The menus will be somewhat different and formatting may vary for your complex documents. But, you’ll find that OpenOffice is a robust, functional, and accessible open source solution. Get started with the basics and create a presentation with Impress or a spreadsheet with Calc. As a more extensive introduction to the tools available, convert that old Access data base you’ve been using for your holiday cards and generate next year’s mailing labels with Base and Writer.
Linux is a modern, stable and appealing desktop operating system. You have multiple choices: buy your next new system with Linux pre-installed, upgrade an existing system (perhaps one you have otherwise “retired” from active use), dual boot your system to allow switching between your legacy operating system and Linux, or install virtualization software to run more than one operating system simultaneously.

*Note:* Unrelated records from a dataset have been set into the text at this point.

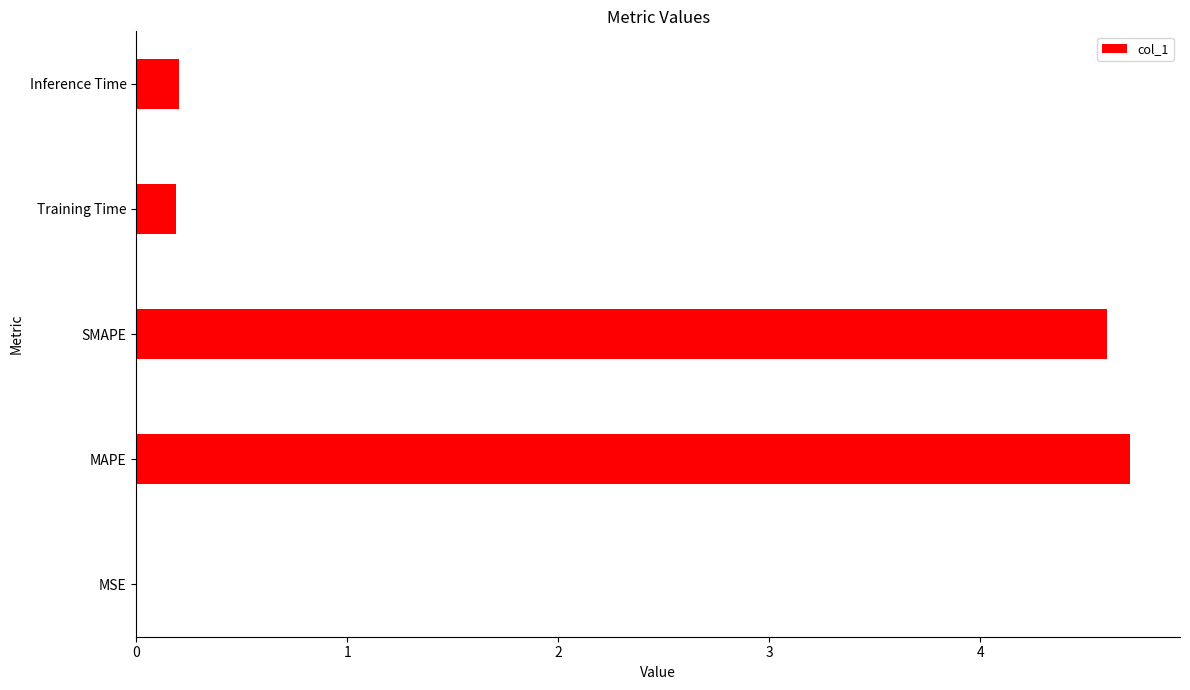

The value at SMAPE is 8.2. True or false?

False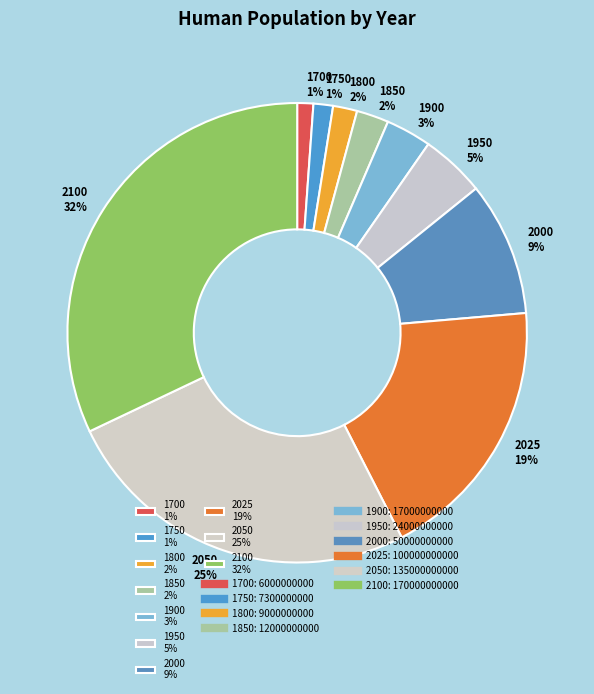

How many slices are in this pie chart?

10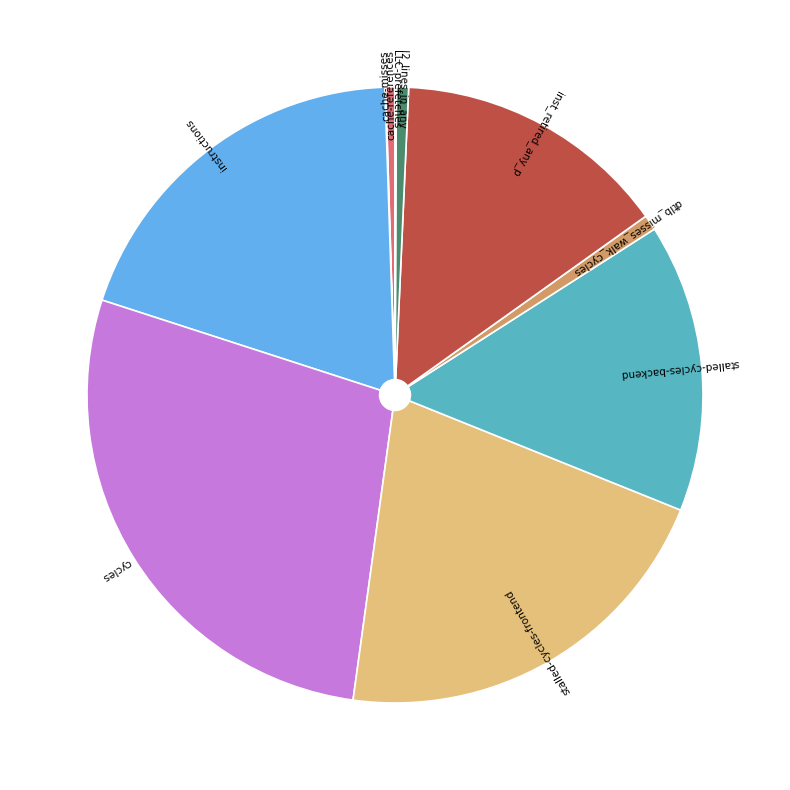

Approximately how many times larger is the value at stalled-cycles-frontend compared to cache-references?

43.3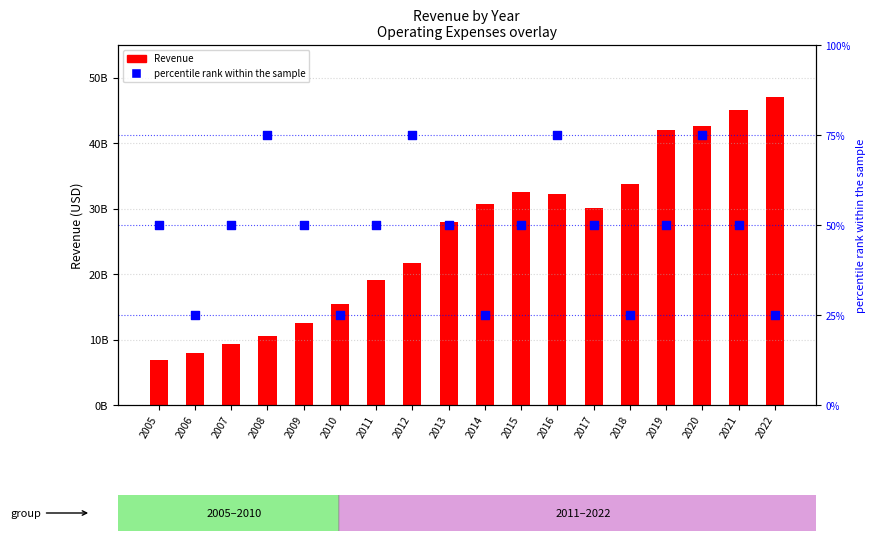

What is the total value across all series at 2020?

117.6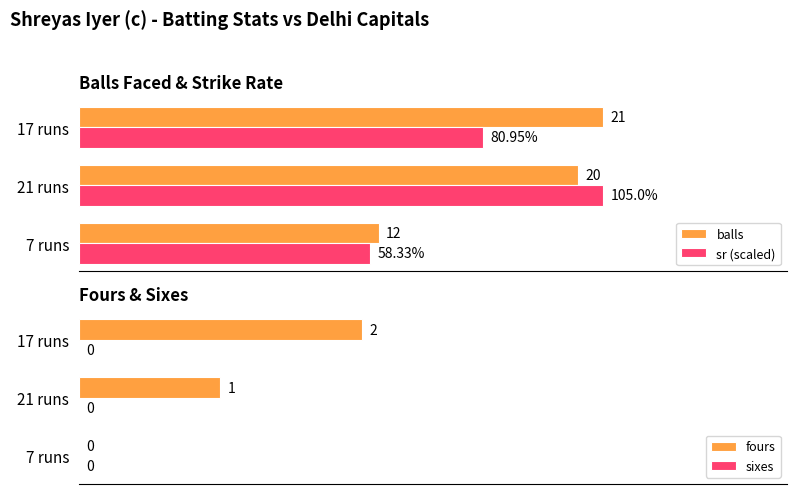

Which series has the largest total across all categories?

balls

Depending on the solution you choose, you may have a little work involved. However, you’ll find that your standards-based data files migrate well into the tools provided under Linux. You’ll also find that Linux tools read some common proprietary file formats very effectively.
Linux has the added benefit of adding life to older systems because of its light use of system resources. Multiple “distributions”, or versions, of Linux are available. I recommend Fedora, available at www.fedoraproject.org.
Personal Finance Manager
If you balance your checkbook electronically or use Quicken to pay bills and track a mutual fund or two, you will find the open source GnuCash (www.gnucash.org) an intriguing solution. GnuCash provides standard double entry bookkeeping in an easy to use, flexible, and powerful package.
GnuCash is available for Linux, Unix, OS X and Windows. It includes tools to import and export standard financial file formats. GnuCash supports multiple languages and multiple currencies.
Just Do It
For those of you that aren’t already using open source at work or at home, the application migrations in this post are an easy way to get started. I think you’ll be surprised at the quality and variety of open source solutions.
Choose one of the many media players available. Consider Pidgin as a chat and IM client. If you are interested in digital photography and graphics, install The GIMP to manipulate your images. Don’t ignore the great open source games that are available. Explore sourceforge.net: it’s a great place to locate open source solutions.
Once you have the basics mastered, take a look at open source solutions for digital video recording, home VoIP services, or whatever else drives your interest. If you don’t find it–get a project started!